Fishtail chisel is good for finishing hard to reach corners and undercuts. You can use it, for nearly all wood joints. They are used similarly as paring chisels.
Japanese chisels Nomi
What is the difference between Japanese and western chisels?
Japanese and western type chisel are for the virtually same jobs. So what really separates them?
A Japanese chisel consist of a four parts
One key difference between the Japanese and western chisels are the number of parts they consist of. Western chisel is usually made with two parts: a blade and a handle while the Japanese nomis consist of four: a blade, a tapered ferrule, handle and a hoop. The blade has a tang which fits into a hole in the handle. The ferrule goes around the tapered part of the handle forming a socket. This construction makes the Japanese chisel robust. As a matter of fact: a constant use with a mallet reinforces the structure.
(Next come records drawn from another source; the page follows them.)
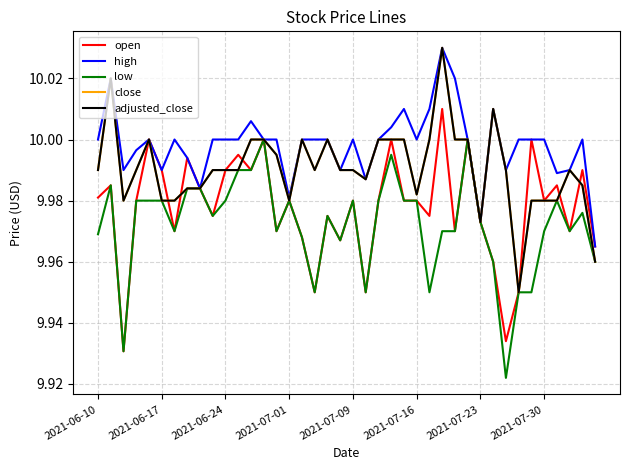

How many lines are shown in the chart?

5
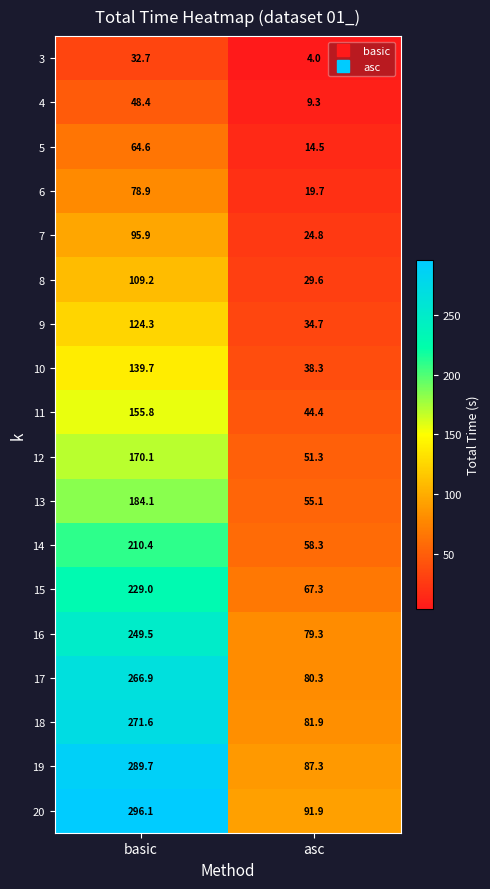

List the series in order of their peak value, lowest first.

3, 4, 5, 6, 7, 8, 9, 10, 11, 12, 13, 14, 15, 16, 17, 18, 19, 20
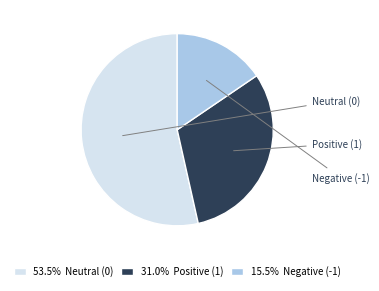

Count the number of slices in the pie.

3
Most Japanes chisels have steel hoop at the top of the handle. The hoop protects the top of the handle from the blows of a hammer. New Japanese chisels come usually with the hoop installed but sometimes you need to install or adjust it. Some Japanese chisels do not come with a hoop, they are intended for paring and thus are to be used only by hand, not struck with a hammer.
A laminated blade of a Japanese steel
Typical Japanese chisels have laminated blades made of a thin bottom layer of very hard steel called hagane (either white paper steel Shirogami or blue paper steel Aogami) and a top layer of soft wrought iron called jigane. This hard steel/soft iron composition gives the blade a hard and durable cutting edge with shock resistance and the added strength of wrought iron. A Japanese steel hardens to a much higher degree than their western counterparts.
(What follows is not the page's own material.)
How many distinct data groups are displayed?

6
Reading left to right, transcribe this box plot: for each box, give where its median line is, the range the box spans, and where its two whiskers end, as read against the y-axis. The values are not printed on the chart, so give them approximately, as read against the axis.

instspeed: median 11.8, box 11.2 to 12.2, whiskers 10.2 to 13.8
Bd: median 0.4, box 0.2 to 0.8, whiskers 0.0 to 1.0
The backs of the Japanese chisel blades are ground hollow. This recess is called “ura” Purpose of the ura is to speed sharpening process. Typical western chisels have flat back.
What are the type of Japanese chisels?
Japanese Chisels come in a variety of styles, usually based on their intended use.
The most common used type of Japanese chisel is the Oire Nomi (Nomi is Japanese for chisel). The Oire Nomi is short bladed “Butt” chisel Blade length is typically 2-3”. The blade is quite a thin. The handle comes with a hoop so the Oire Nomis can be struck with a hammer. The Oire Nomi is controllable and responsive, much suited to fine or close work. They are available in the widest variety of widths.
What is the use of Oire Nomi
The Oire Nomi is a general purpose bench chisel. It can be used for almost every task.
Atsu Nomi is a Japanese version of the firmer chisel. It is like Oire but the blade is thicker and stronger.
What is the Atsu chisel used for?
Atsu Chisels are used by carpenters and cabinetry makers to make large joints.
The mukomachi striking mortise chisels comes with a thick square section blades with a hollow back and slightly concave top and edges. This is to reduce a friction when removing waste from mortise.
What is the use of Mukomachi?
The mukomachi chisels are used to make deep mortises and grooves.
Tsuki Chisels are push chisels used with two hands for cleaning mortises and smoothing joints. Western counterpart for it is a paring chisel. The blades are sharpened at a low angle for easier paring.
What is the use of Tsuki chisel?
A Tsuki chisel is used to cut thinnest slivers of wood with utmost precision. Long blade is very well suited for cleaning the grooves and finishing and neatening up joints
Kote Chisel is a push chisel, like Tsuki chisel but with an offset blade.
What is the use of kote chisel
Kote chisels are used for cleaning out long joints, such as housing joints or sliding dovetail joints. The offset blade makes it easier to clean the joint without interference from either the handle or the user’s hand.
how would you care for a chisel
Chisels blades are made with a steel and handles with wood. Unlike modern power tools, the hand tools will last for generations if cared well.
Keep your chisels sharp
Store your chisels in a rack, tool roll or in a tool cabinet so they don’t hit each other and lose the sharpness of the cutting edge.
Protect your chisels from rust
The steel used in chisels is not rustproof. You can keep the chisels oiled with a jojoba or camelia oil to prevent rusting. Other way is to keep them in a room with controlled humidity. Closed tool chest is also a good way to prevent rusting.